Tuesday, February 9, 2021

Hard to beat...

Hard to beat this one for accuracy...



I'm still torn between whether today's dynamics are best captured by:
  • the era when Christianity co-opted Roman political institutions, or
  • the 1600's when Protestantism challenged Catholicism's thought and political controls.
The Roman era captures the negative sum dynamics which are coming.  It also reflects wokeism's use as a vehicle to empower one political tribe by leveraging popular sentiment for a new morality of "equality".  Thus it really captures elite over production (see Turchin) and the use of a simple signalling convention as a way to filter out a lot of elites.

The Protestant wars miss a lot of this.  Protestant upstarts were more revolutionary than co-opting.  But the war of religions capture the dynamics of mass communication and censorship.  The Roman era doesn't reflect that much (at least as far as we know).   The Protestant era also better captures the physical admixture between the two competing tribes.  US's state system matches this well.  Europe - not so much.

The French revolution really doesn't seem to fit.  Napolean does fit Trump pretty well.  All the elites thought the emergence of a populist outsider was an existential threat to order.  I'm sure their Napolean derangement syndrome matches TDS pretty well.  Napolean was just a better fighter...

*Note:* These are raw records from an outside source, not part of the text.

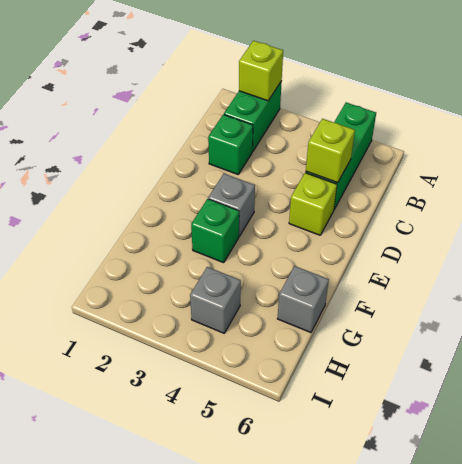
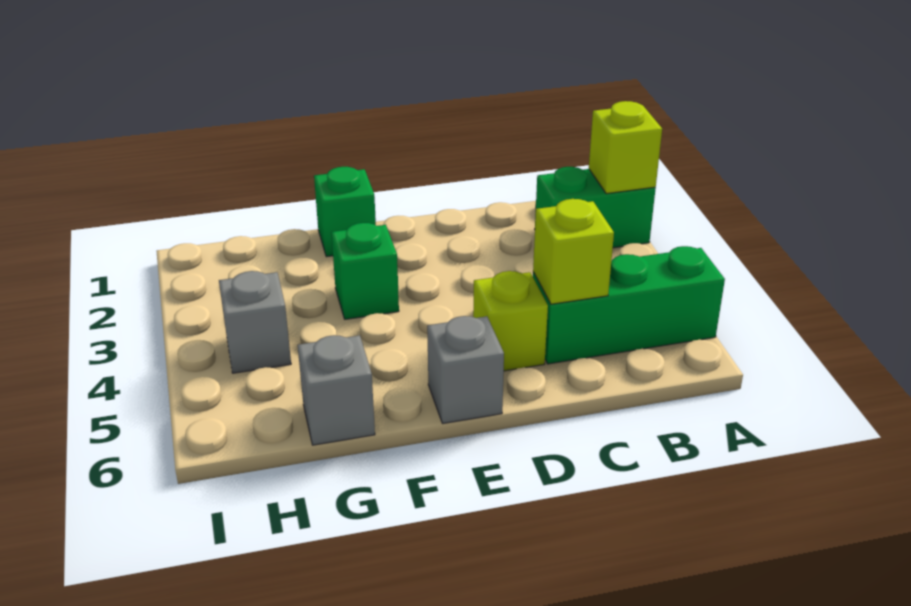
green 1x1 brick [208,115,253,174] -> green 1x1 brick moved to [314,167,376,257]
grey 1x1 brick [208,174,255,236] -> grey 1x1 brick moved to [427,316,504,423]

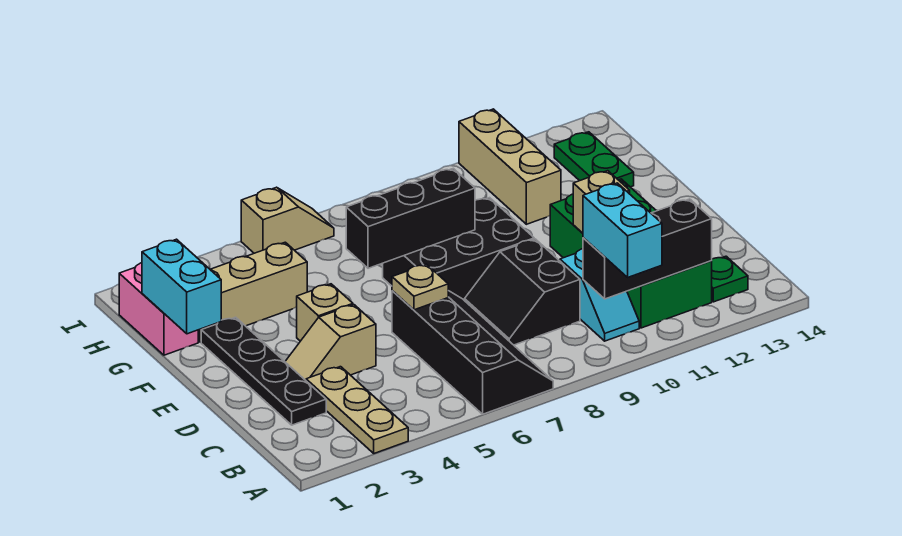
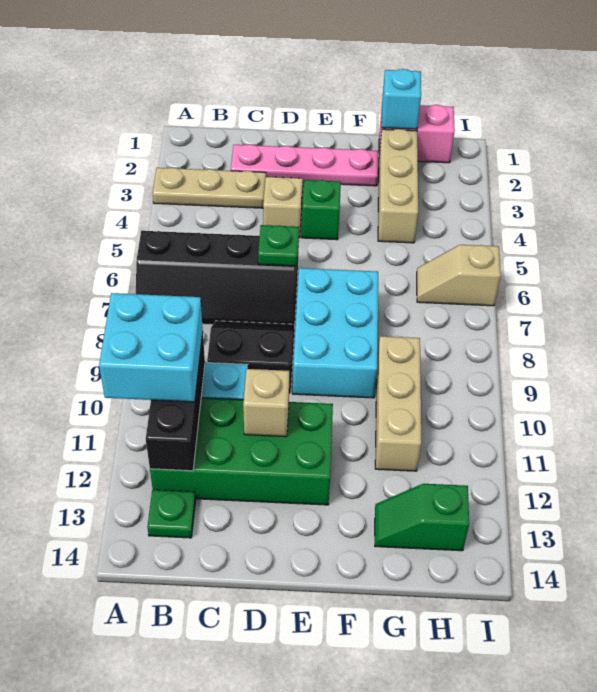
cyan 1x2 brick [583,183,662,277] -> cyan 2x2 brick [99,293,203,402]
black 1x4 plate [201,317,326,425] -> pink 1x4 plate [231,144,378,186]
tan 1x1 plate [392,264,448,310] -> green 1x1 plate [258,225,299,266]
tan 1x1 brick [297,284,353,341] -> green 1x1 brick [302,180,341,240]
black 2x3 brick [383,198,534,301] -> cyan 2x3 brick [293,268,378,398]
cyan 1x2 brick [142,239,221,334] -> cyan 1x1 brick [382,69,421,129]
black 1x3 brick [346,168,475,268] -> none
tan 1x3 brick [459,109,561,224] -> tan 1x3 brick turned to [375,336,421,471]
green 1x2 plate [554,132,634,187] -> green 1x2 slope [375,484,469,551]
tan 1x2 slope [241,187,334,253] -> tan 1x2 slope turned to [417,245,501,306]

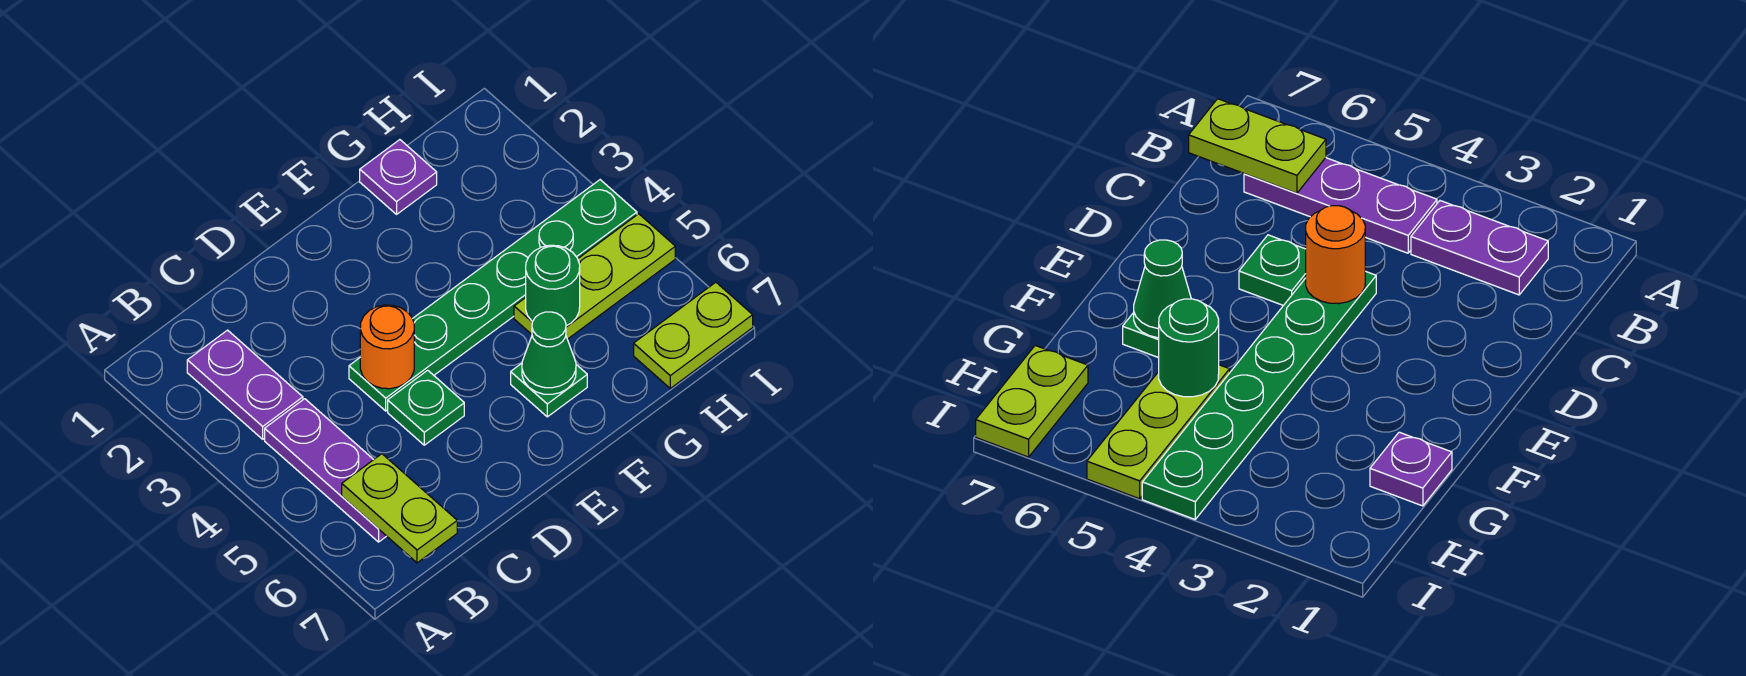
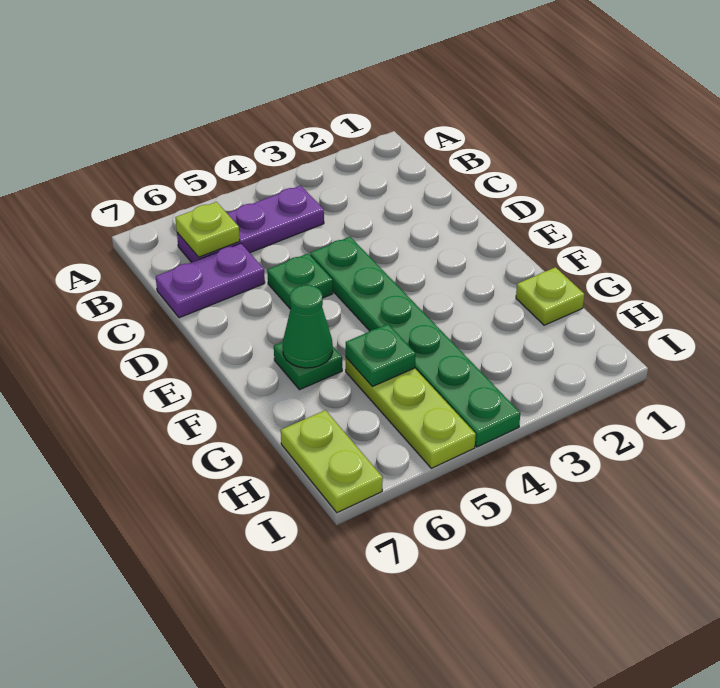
purple 1x2 plate [187,330,303,439] -> purple 1x2 plate moved to [156,243,265,318]
lime 1x2 plate [342,454,457,563] -> lime 1x1 plate [175,202,240,257]
orange 1x1 round brick [360,305,414,389] -> none
purple 1x1 plate [360,140,437,214] -> lime 1x1 plate [516,267,584,325]
green 1x1 round brick [526,245,580,326] -> green 1x1 plate [346,324,416,387]

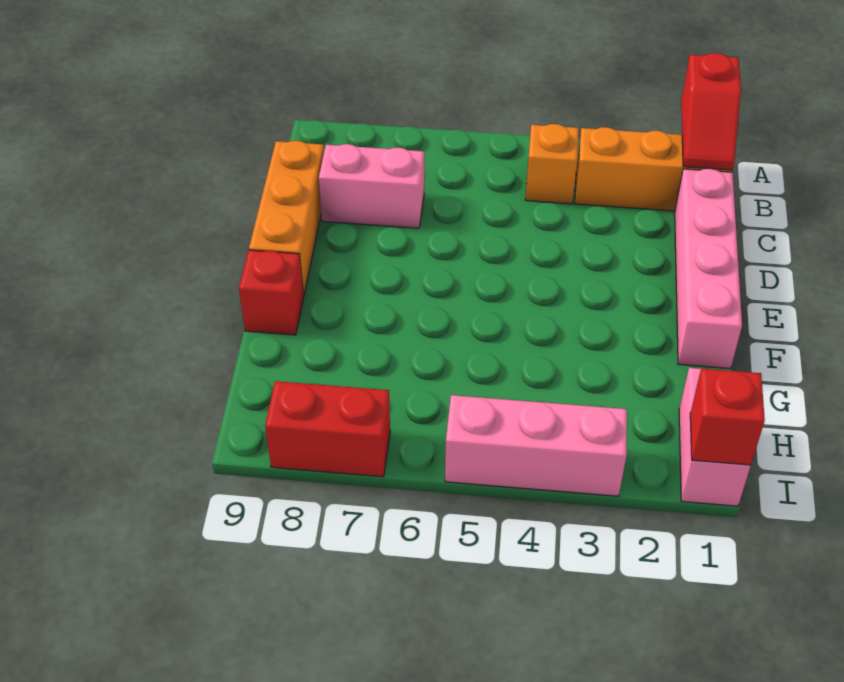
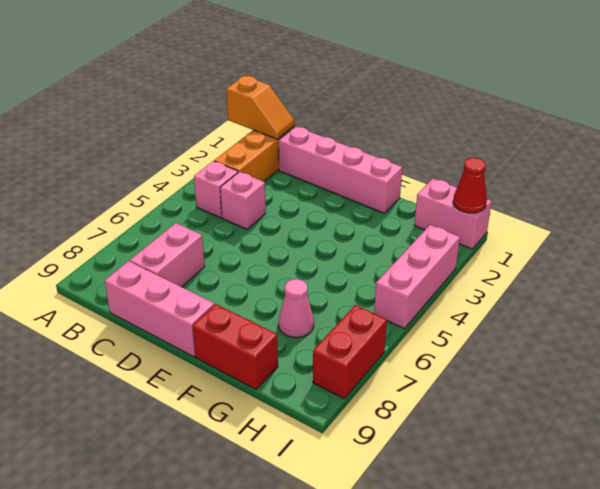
red 1x2 slope [681,53,741,170] -> orange 1x2 slope [226,76,294,139]
orange 1x1 brick [525,124,579,204] -> pink 1x1 brick [194,161,238,218]
none -> pink 1x1 brick [220,172,266,229]
orange 1x3 brick [249,141,324,294] -> pink 1x3 brick [105,261,214,357]
red 1x1 brick [239,250,304,335] -> red 1x2 brick [193,304,278,389]
none -> pink 1x1 cone [279,279,314,338]
red 1x1 brick [690,369,765,465] -> red 1x1 cone [453,158,487,213]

The American Revolution is another good dynamical mirror.  But, land expansion dynamics really make for a different scenario, despite the obvious mirrors with deplatforming and liberty vs parochial governance.  The major thing I don't like with this revolution's parallels to today is that the revolutionaries had pretty decent representation in the media.  Also, today, institutions are tending toward authoritarian governance.  In the American Revolution they were largely tending away from it.  This messes up a lot of the dynamics.  You get the wrong momentum vectors for multi-level selection dynamics.  Thus, you're mainly looking at superficial behavioural similarities, not deep structural parallels.  That's why I like Protestantism and the Roman era.

The Roman era seems better when you're looking at things from a woke / egalitarian or elite perspective.  The Protestant move looks better when you're looking at things from a populist / freedom or commoner perspective.